Sebaliknya, jika konsep multi mux operator, ATVSI meyakini akan tercipta sistem penyiaran nasional yang sehat dan kompetitif. Sebab, Lembaga Penyiaran Swasta (LPS) bebas menentukan pilihan untuk bergabung dengan multifleksing yang diinginkan.
Dari sisi infrastruktur, konsep single mux juga memiliki kelemahan. Pemerintah pasti akan terbebani karena harus membangun infrastruktur di seluruh Indonesia. Belum lagi, kata dia, pembiayaan operasionalnya. Sementara multi mux, pembangunan infrastruktur di seluruh Indonesia diserahkan kepada pemegang mux tersebut dan ini akan mengurangi beban pemerintah.
Syafril juga menyoroti pengelolaan frekuensi.

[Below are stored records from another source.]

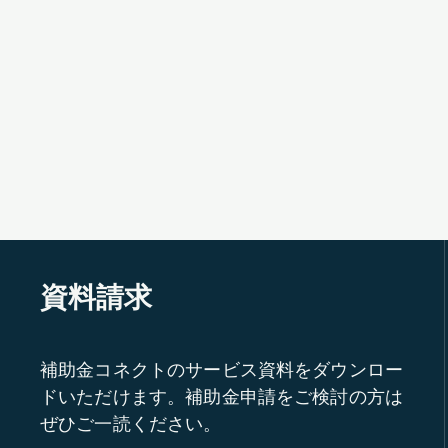
資料請求
補助金コネクトのサービス資料をダウンロー
ドいただけます。補助金申請をご検討の方は
ぜひご一読ください。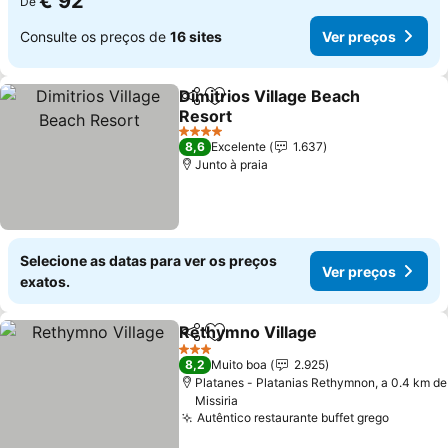
€ 92
De
Consulte os preços de
16 sites
Ver preços
Dimitrios Village Beach
Partilhar
Adicionar aos favoritos
Resort
Ver preços
4 Estrelas
8,6
Excelente
1.637
Junto à praia
Selecione as datas para ver os preços
Ver preços
exatos.
Rethymno Village
Partilhar
Adicionar aos favoritos
Ver preç
3 Estrelas
8,2
Muito boa
2.925
Platanes - Platanias Rethymnon, a 0.4 km de
Missiria
Autêntico restaurante buffet grego
Ver pre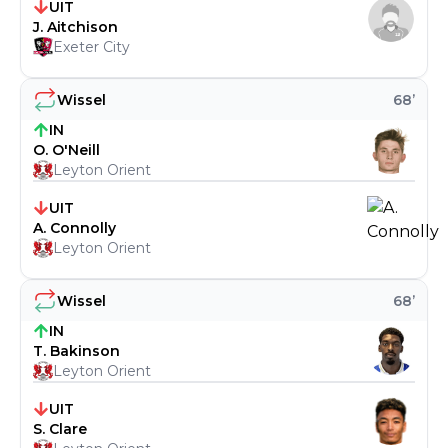
UIT
J. Aitchison
Exeter City
Wissel
68
’
IN
O. O'Neill
Leyton Orient
UIT
A. Connolly
Leyton Orient
Wissel
68
’
IN
T. Bakinson
Leyton Orient
UIT
S. Clare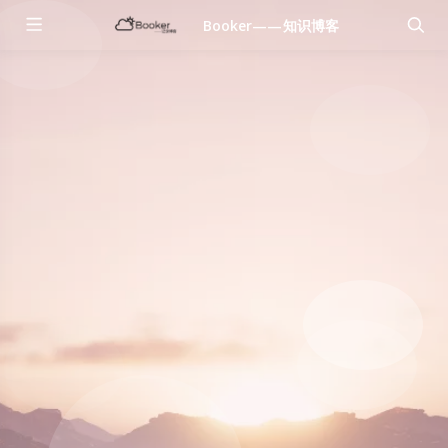
Booker——知识博客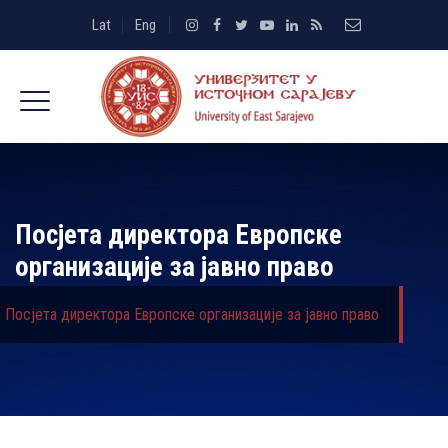
Lat
Eng
Посјета директора Европске
организације за јавно право
Посјета директора Европске организације за јавно право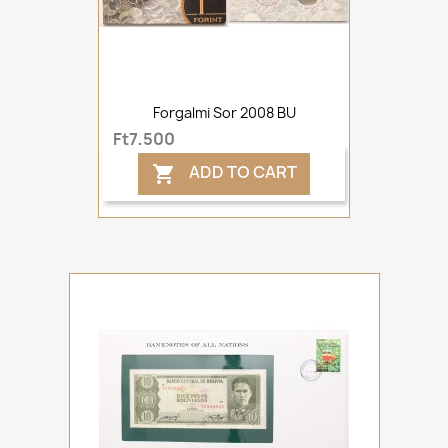
Forgalmi Sor 2008 BU
Ft7,500
ADD TO CART
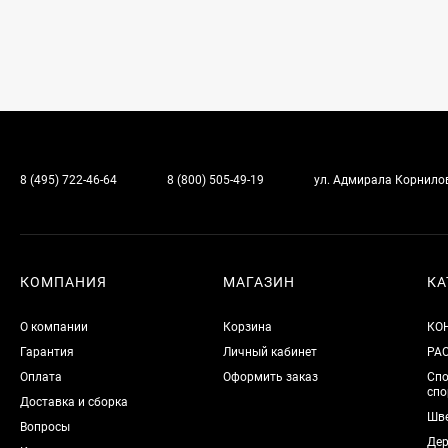
8 (495) 722-46-64
8 (800) 505-49-19
ул. Адмирала Корнилова
КОМПАНИЯ
МАГАЗИН
КА
О компании
Корзина
КО
Гарантия
Личный кабинет
РА
Оплата
Оформить заказ
Спо
спо
Доставка и сборка
Шве
Вопросы
Дер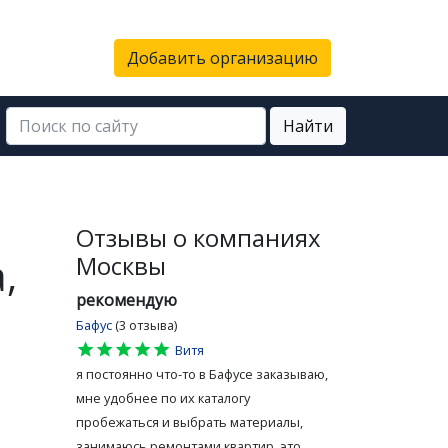
Добавить организацию
Найти
Отзывы о компаниях
,
Москвы
рекомендую
Бафус
(3 отзыва)
star
star
star
star
star
Витя
я постоянно что-то в Бафусе заказываю,
мне удобнее по их каталогу
пробежаться и выбрать материалы,
занимаюсь ремонтами квартир, это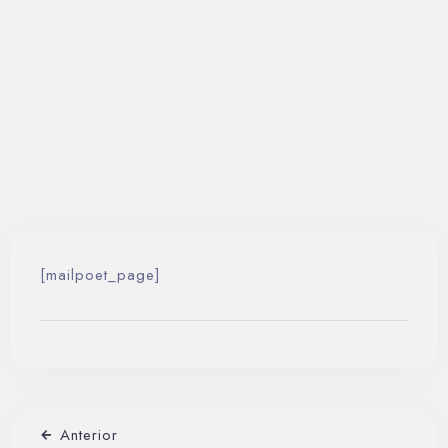
Contáctenos
Reservar ahora
[mailpoet_page]
Anterior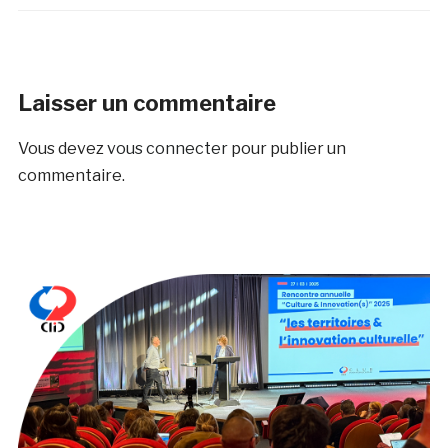
Laisser un commentaire
Vous devez
vous connecter
pour publier un
commentaire.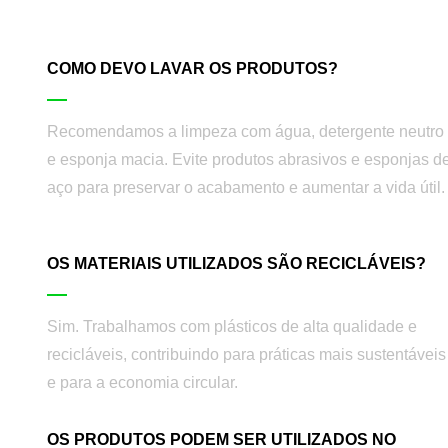
COMO DEVO LAVAR OS PRODUTOS?
Recomendamos a limpeza com água, detergente neutro
e esponja macia. Evite produtos abrasivos e esponjas d
aço para preservar o acabamento e aumentar a vida útil.
OS MATERIAIS UTILIZADOS SÃO RECICLÁVEIS?
Sim. Trabalhamos com plásticos de alta qualidade e
recicláveis, contribuindo para práticas mais sustentáveis
e para a economia circular.
OS PRODUTOS PODEM SER UTILIZADOS NO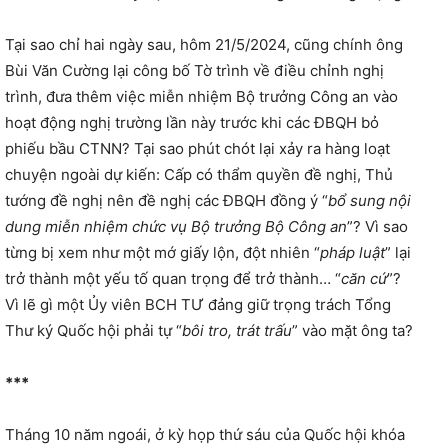
Tại sao chỉ hai ngày sau, hôm 21/5/2024, cũng chính ông
Bùi Văn Cường lại công bố Tờ trình về điều chỉnh nghị
trình, đưa thêm việc miễn nhiệm Bộ trưởng Công an vào
hoạt động nghị trường lần này trước khi các ĐBQH bỏ
phiếu bầu CTNN? Tại sao phút chót lại xảy ra hàng loạt
chuyện ngoài dự kiến: Cấp có thẩm quyền đề nghị, Thủ
tướng đề nghị nên đề nghị các ĐBQH đồng ý “
bổ sung nội
dung miễn nhiệm chức vụ Bộ trưởng Bộ Công an
”? Vì sao
từng bị xem như một mớ giấy lộn, đột nhiên “
pháp luật
” lại
trở thành một yếu tố quan trọng để trở thành… “
căn cứ
”?
Vì lẽ gì một Ủy viên BCH TƯ đảng giữ trọng trách Tổng
Thư ký Quốc hội phải tự “
bôi tro, trát trấu
” vào mặt ông ta?
***
Tháng 10 năm ngoái, ở kỳ họp thứ sáu của Quốc hội khóa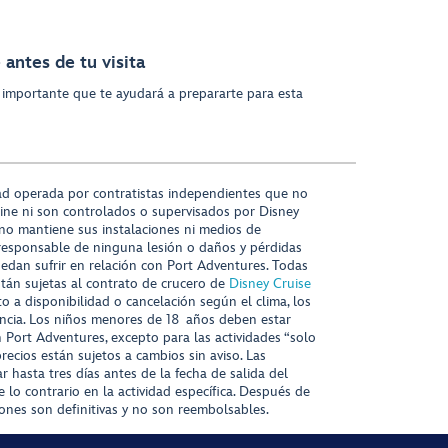
antes de tu visita
 importante que te ayudará a prepararte para esta
ad operada por contratistas independientes que no
ine ni son controlados o supervisados por Disney
 no mantiene sus instalaciones ni medios de
responsable de ninguna lesión o daños y pérdidas
uedan sufrir en relación con Port Adventures. Todas
stán sujetas al contrato de crucero de
Disney Cruise
to a disponibilidad o cancelación según el clima, los
tencia. Los niños menores de 18 años deben estar
ort Adventures, excepto para las actividades “solo
recios están sujetos a cambios sin aviso. Las
r hasta tres días antes de la fecha de salida del
 lo contrario en la actividad específica. Después de
iones son definitivas y no son reembolsables.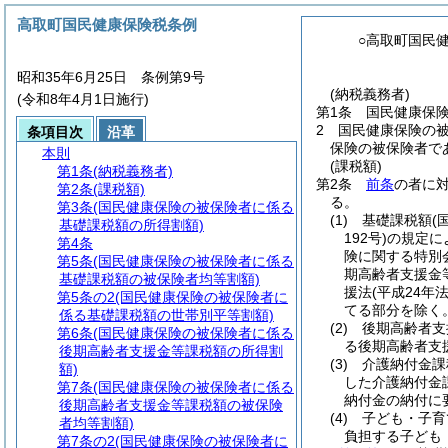
高取町国民健康保険税条例
○高取町国民
昭和35年6月25日 条例第9号
(納税義務者)
(令和8年4月1日施行)
第1条
国民健康保
2
国民健康保険の
条項目次
沿革
保険の被保険者で
本則
(課税額)
第1条
(納税義務者)
第2条
前条
の者に
第2条
(課税額)
る。
第3条
(国民健康保険の被保険者に係る
(1)
基礎課税額
(
基礎課税額の所得割額)
192号)
の規定に
第4条
険に関する特別
第5条
(国民健康保険の被保険者に係る
期高齢者支援金
基礎課税額の被保険者均等割額)
援法
(平成24年法
第5条の2
(国民健康保険の被保険者に
てる部分を除く。
係る基礎課税額の世帯別平等割額)
(2)
後期高齢者支
第6条
(国民健康保険の被保険者に係る
る後期高齢者支
後期高齢者支援金等課税額の所得割
(3)
介護納付金課
額)
した介護納付金
第7条
(国民健康保険の被保険者に係る
納付金の納付に
後期高齢者支援金等課税額の被保険
(4)
子ども・子育
者均等割額)
負担する子ども
第7条の2
(国民健康保険の被保険者に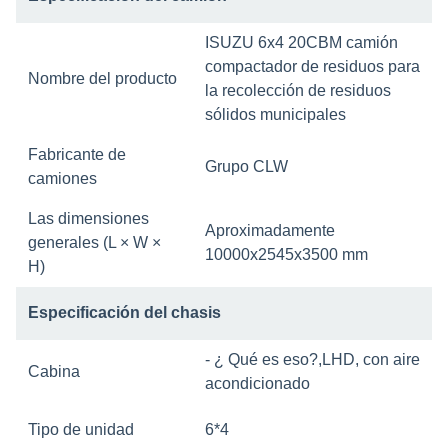
ISUZU 6x4 20CBM camión
compactador de residuos para
Nombre del producto
la recolección de residuos
sólidos municipales
Fabricante de
Grupo CLW
camiones
Las dimensiones
Aproximadamente
generales (L × W ×
10000x2545x3500 mm
H)
Especificación del chasis
- ¿ Qué es eso?
,
LHD, con aire
Cabina
acondicionado
Tipo de unidad
6*4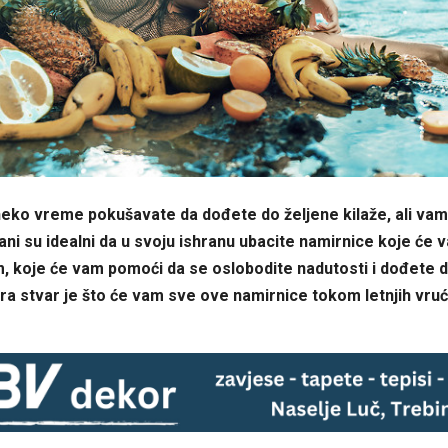
eko vreme pokušavate da dođete do željene kilaže, ali vam 
 dani su idealni da u svoju ishranu ubacite namirnice koje će 
, koje će vam pomoći da se oslobodite nadutosti i dođete 
ra stvar je što će vam sve ove namirnice tokom letnjih vru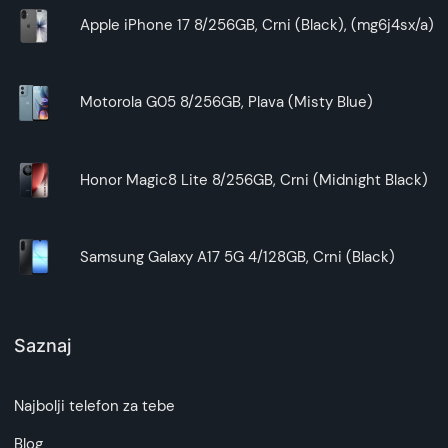
Apple iPhone 17 8/256GB, Crni (Black), (mg6j4sx/a)
Motorola G05 8/256GB, Plava (Misty Blue)
Honor Magic8 Lite 8/256GB, Crni (Midnight Black)
Samsung Galaxy A17 5G 4/128GB, Crni (Black)
Saznaj
Najbolji telefon za tebe
Blog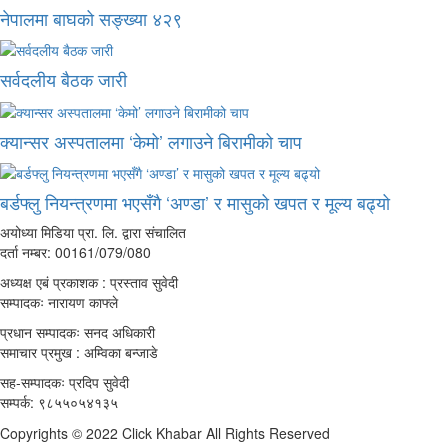
नेपालमा बाघको सङ्ख्या ४२९
सर्वदलीय बैठक जारी
क्यान्सर अस्पतालमा ‘केमो’ लगाउने बिरामीको चाप
बर्डफ्लु नियन्त्रणमा भएसँगै ‘अण्डा’ र मासुको खपत र मूल्य बढ्यो
अयोध्या मिडिया प्रा. लि. द्वारा संचालित
दर्ता नम्बर: 00161/079/080
अध्यक्ष एबं प्रकाशक : प्रस्ताव सुवेदी
सम्पादकः नारायण काफ्ले
प्रधान सम्पादकः सनद अधिकारी
समाचार प्रमुख : अम्विका बन्जाडे
सह-सम्पादकः प्रदिप सुवेदी
सम्पर्क: ९८५५०५४१३५
Copyrights © 2022 Click Khabar All Rights Reserved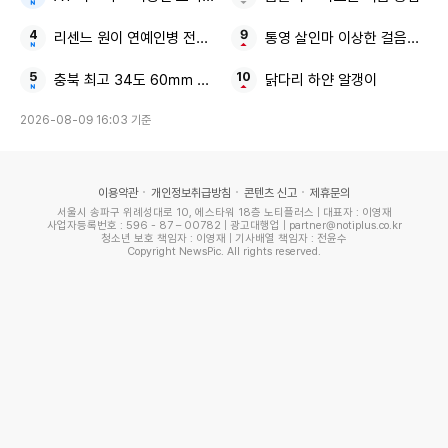
리센느 원이 연예인병 전참시
통영 살인마 이상한 걸음걸이 
충북 최고 34도 60㎜ 소나기
닭다리 하얀 알갱이
2026-08-09 16:03 기준
이용약관
개인정보취급방침
콘텐츠 신고
제휴문의
서울시 송파구 위례성대로 10, 에스타워 18층 노티플러스 | 대표자 : 이영재
사업자등록번호 : 596 - 87 – 00782 | 광고대행업 | partner@notiplus.co.kr
청소년 보호 책임자 : 이영재 | 기사배열 책임자 : 전윤수
Copyright NewsPic. All rights reserved.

Dengan menggunakan konsep single mux, negara harus membayar kompensasi kepada LPS. Sebab, LPS ini sudah memegang suatu mux pada saat tender pada 2011. Jika single mux yang dipilih, investasi yang sudah dilakukan LPS ini akan diajukan kembali kepada pemerintah untuk dikembalikkan dan ini akan menjadi beban kepada pemerintah.
"Sementara kalau multi mux, tentunya ini memang sudah kita invetasikan lalu menjadi beban kita," tutur dia.
Syafril melanjutkan, jika dilihat dari standar layanan, single mux tidak memiliki benchmark. Mengingat hanya dikelola satu pihak, tidak bisa dinilai di mana sisi positif dan negatifnya. Berbeda apabila mengunakan konsep multi mux, jelas akan terlihat karena telah ada benchmark.
"Nah ini sumber masalah baru tentang sumber daya manusia. Kalau dengan single mux mau diapakan SDM yang sudah terserap di multi mux tadi. Ini perlu pertimbangan juga," ucapnya.